Ordinary aches and pains weren’t a common experience for Amy. Her genes had been manipulated and treated so that she would develop a perfect physique. She was always healthy.
“Are there really going to be forty people at your party?” Tasha asked. “Did everyone accept their invitations?”
“Everyone,” Amy confirmed. “Even Linda Riviera.”
“How come you invited her?” Eric wanted to know. “You don’t even like her.
I don’t like her.”
“I had to invite Linda because I invited Simone Cusack, and Simone is
Linda’s best friend now. And I had to invite Simone because she invited me to her birthday party. Don’t worry, there are going to be so many people there, you won’t even have to see Linda.”
Amy was confident of that. This was going to be a real bash, a mix of boys and girls from the seventh, eighth, and ninth grades at Parkside Middle
School. They were gathering at the home of Dr. David Hopkins, a friend of
Amy and her mother’s, who had kindly donated his beach house for the party. There would be beach volleyball, a cookout, and dancing on the patio.
“Have you decided what you’re going to wear?” Amy asked Tasha.
“My pink crop top and black jeans.”
“Perfect,” Amy said.
“What about you?” Tasha asked. “Did you get something new?”
Amy nodded. “It’ll be a surprise.” She couldn’t help smiling as she thought about the crisp white halter sundress, still covered in the plastic from the shop and hanging in her closet. It was so cool, and it fit perfectly.
“I’ve got a surprise too,” Eric announced.
Amy’s eyes narrowed suspiciously. “This isn’t a costume party, Eric.”
“It’s not that kind of surprise,” he assured her. “I think you’ll like it.” He was looking very confident and very pleased with himself, and Amy just hoped that the surprise wasn’t going to be anything too embarrassing.
Not that Eric would ever try to embarrass her on purpose. He wouldn’t do anything to spoil her party.
And there wouldn’t be any letdown after the great event. The very next day, she was leaving with her mother and Dr. Dave for the Grand Canyon,
where they would spend ten days hiking and camping.
Eric and Tasha, too, were heading out of L.A. a couple of days after her party. At that very moment, Eric was reading about their destination from a pamphlet titled “Welcome to Camp Riverbend.”
“Hey, Tasha, it says here there’s a weekly dance for campers over the age of twelve from both camps. If you give me some money, I’ll bribe another counselor to dance with you.”
“No thanks,” Tasha retorted. “And don’t forget, Eric, you’re just a junior counselor, not a real one.”
Eric was ready with a comeback. “Better to be a junior counselor than an ordinary camper.”

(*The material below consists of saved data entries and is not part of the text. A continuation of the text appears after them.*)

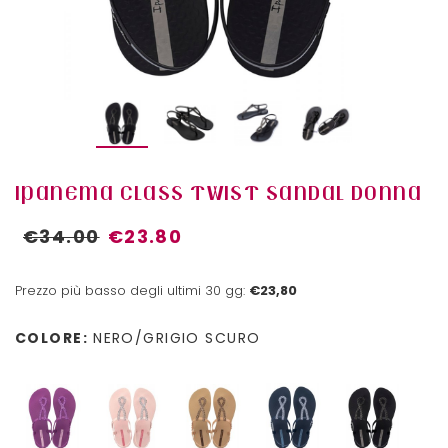
IPANEMA CLASS TWIST SANDAL DONNA
€34.00
€23.80
Prezzo più basso degli ultimi 30 gg:
€23,80
COLORE:
NERO/GRIGIO SCURO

“Stop it, Eric,” Amy said automatically. She knew very well that Tasha wasn’t thrilled at the prospect of going off to summer camp. She turned to
Tasha with a sympathetic expression. “Are you absolutely, positively sure you can’t get out of this?”

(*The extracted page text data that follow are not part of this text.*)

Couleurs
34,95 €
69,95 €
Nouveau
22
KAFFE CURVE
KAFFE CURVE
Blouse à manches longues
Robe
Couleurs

“I’ve tried,” Tasha told her. “But my parents are being really obnoxious.
My mother says she doesn’t want me hanging around doing nothing, and my father thinks I need more exercise.” She tried to sound casually annoyed,
but there was a slight tremor in her voice and Amy knew why. They’d talked about this many times before. Tasha was worried that all the other girls at the camp would be athletic types, which she definitely wasn’t. She was afraid she’d feel out of place at Camp Riverbend and that the others would make fun of her. Having her brother across the lake at the boys’ camp wasn’t any comfort to her.
Personally, Amy thought it was mean of Tasha’s parents to make her go. It was awful the way parents tried to run kids’ lives sometimes. And the kids couldn’t really fight back. Amy’s own mother used to give her a lot of unwanted advice, but lately she’d been letting Amy make more of her own decisions, and Amy was glad of that.
Lying there in the warm sun, contemplating a dip in the cool water, she marveled at how lucky she was. She had a super boyfriend and a wonderful best friend. Her mother was reasonably cool, for a mother. Amy had a birthday party and a camping trip and a whole summer of fun to look forward to. Yes, she was definitely a lucky girl, and good feelings washed over her.
There was no way she could know that in just a few days, she would be in a very different state of mind.